John shakes his head. “Fifty-thousand dollars is the amount Carranza demanded from the President of the Bank of Monclova. The banker told Carranza’s agents the money was in Eagle Pass. As soon as he crossed the border he hightailed it here.”
“The President of the bank in Piedras Negras,” adds the Colonel, “barely escaped ahead of the scoundrels running Coahuila. Shaved his long flowing beard and bushy mustache, donned a dress and a lacy mantilla and linked arms with a lady friend to stroll across the bridge to Eagle Pass.”
“Governor Carranza is running Coahuila as though it is his own separate country,” laments Mr. K. “In order to discourage exodus to or invasion from Eagle Pass, his men tore up the tracks. He seized the national railroad, and the trains arriving and departing Monclova must pay state agents for the right to do so. Yet Lucius Lamar remains down there running trains amongst the revolutionaries.”

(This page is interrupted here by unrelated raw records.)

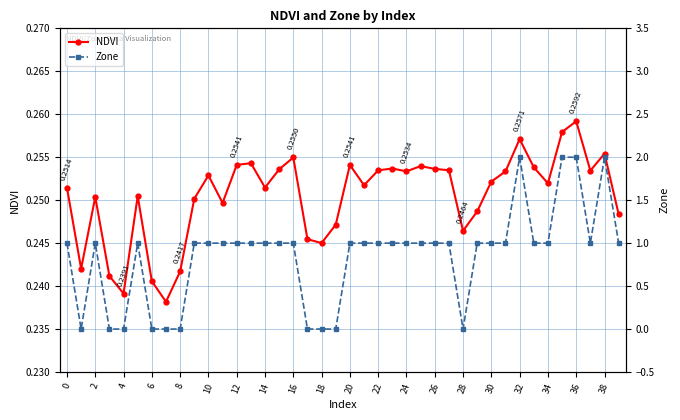

How many categories are shown in the chart?

40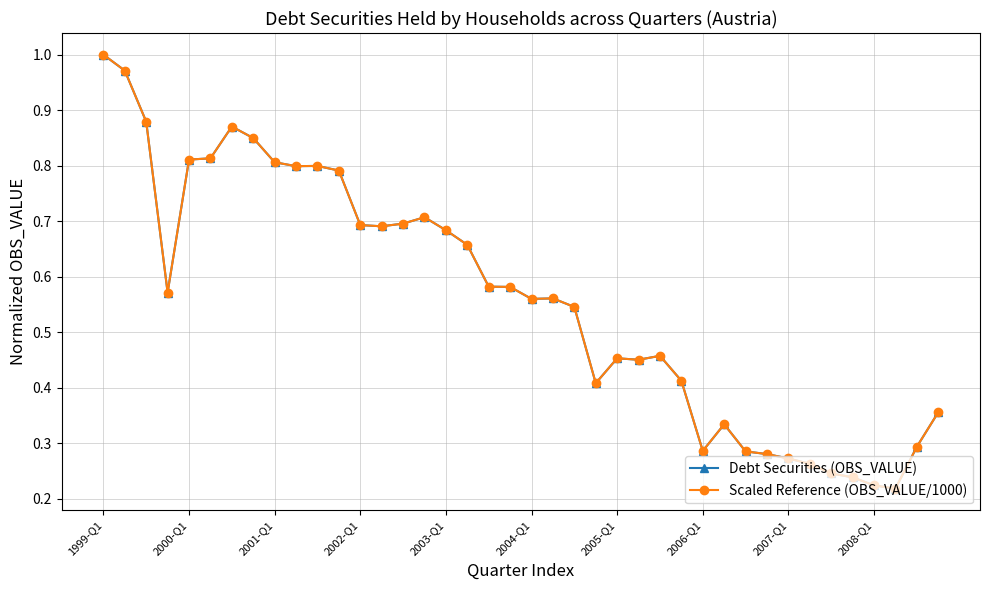

Reading left to right, what are all the values shown in this chart?

Debt Securities (OBS_VALUE): 1.0	1.0	0.9	0.6	0.8	0.8	0.9	0.8	0.8	0.8	0.8	0.8	0.7	0.7	0.7	0.7	0.7	0.7	0.6	0.6	0.6	0.6	0.5	0.4	0.5	0.5	0.5	0.4	0.3	0.3	0.3	0.3	0.3	0.3	0.2	0.2	0.2	0.2	0.3	0.4
Scaled Reference (OBS_VALUE/1000): 1.0	1.0	0.9	0.6	0.8	0.8	0.9	0.8	0.8	0.8	0.8	0.8	0.7	0.7	0.7	0.7	0.7	0.7	0.6	0.6	0.6	0.6	0.5	0.4	0.5	0.5	0.5	0.4	0.3	0.3	0.3	0.3	0.3	0.3	0.2	0.2	0.2	0.2	0.3	0.4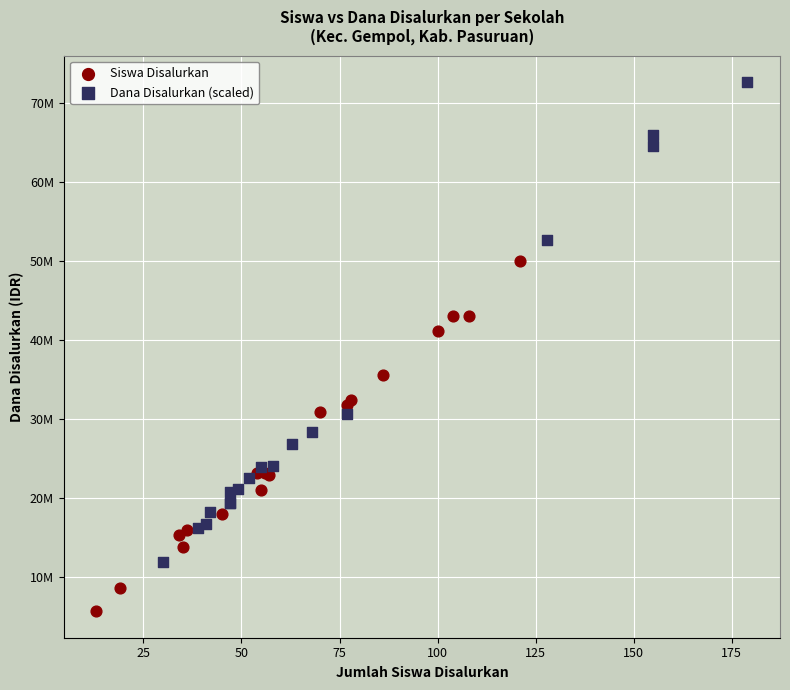

Which series contains the highest Y value?

Dana Disalurkan (scaled)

John holds up his glass as though examining the golden liquid within. “Sometimes it seems the whole world is mad as hops.”
Mr. K sighs. “Emma and I plan to escape a bit of the madness by settling in our box at the Dallas Opera House Saturday night. We’ll leave the workmen hammering away on our roof to fall under the spell of Madame Luisa Tetrazzini.”

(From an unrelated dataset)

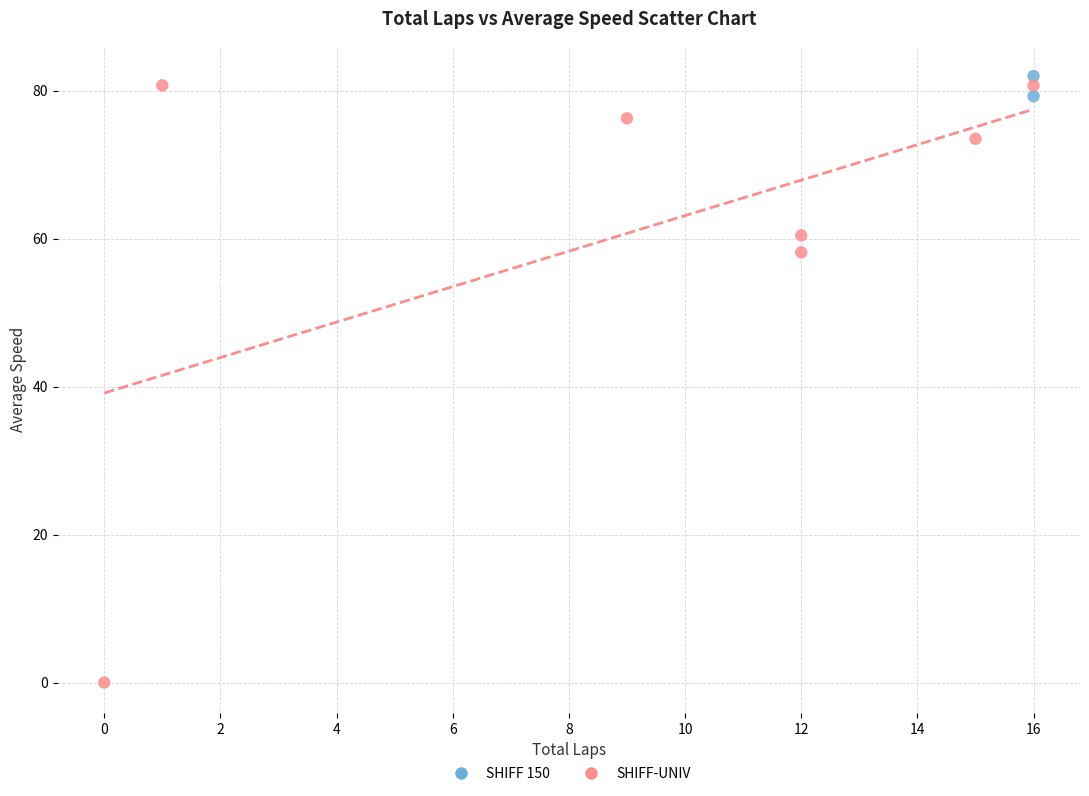

Which series reaches the minimum Y coordinate?

SHIFF-UNIV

“Better beware of the bewitching soprano,” winks the Colonel. “She collects men as some women acquire jewelry. Not one of her husbands has been able to prevent her from draining a quart of red wine with dinner followed by a lurid liaison for dessert. She will not sing without first savoring both.”
“I will be well chaperoned,” grins Mr. K. “Both Emma and Hettie will protect me from becoming Madame Tetrazzini’s prey.”
John smiles. “The last time Lucius Lamar was in San Antonio,” John smiles, “he told me his oldest two children received quite an education from Madame Tetrazzini. They were staying on the same floor in a hotel in Mexico City, and he caught the two peering through the keyhole to an adjoining room. Her hotel room.”
The Colonel laughs. “No need ever to explain the birds and bees to them.”
The topics of the conversation in this chapter all are based on actual events occurring during February and March of 1913. The strong-willed Emma Koehler seems a woman who would want some property in her own name, particularly if she were not clueless about her husband’s wandering ways.
Governor Colquitt’s Alamobsessive (my portmanteau) behavior battling the Daughters of the Republic of Texas likely triggered his quixotic quest for Santa Anna’s artificial limb. While the author has no idea how many citizens purchased advanced admission to the proposed Alamo Heroes Monument, she does know they never were able to use their tickets in what proved to be a pipe dream of Emil Locke.
The only portion of the chapter not drawn directly from news stories is the next to the last paragraph. The Mister’s grandmother, Virginia Lamar Hornor (1895-1988), often repeated her story of being caught peeping into the talented but notorious Madame Tetrazzini’s quarters in Mexico City.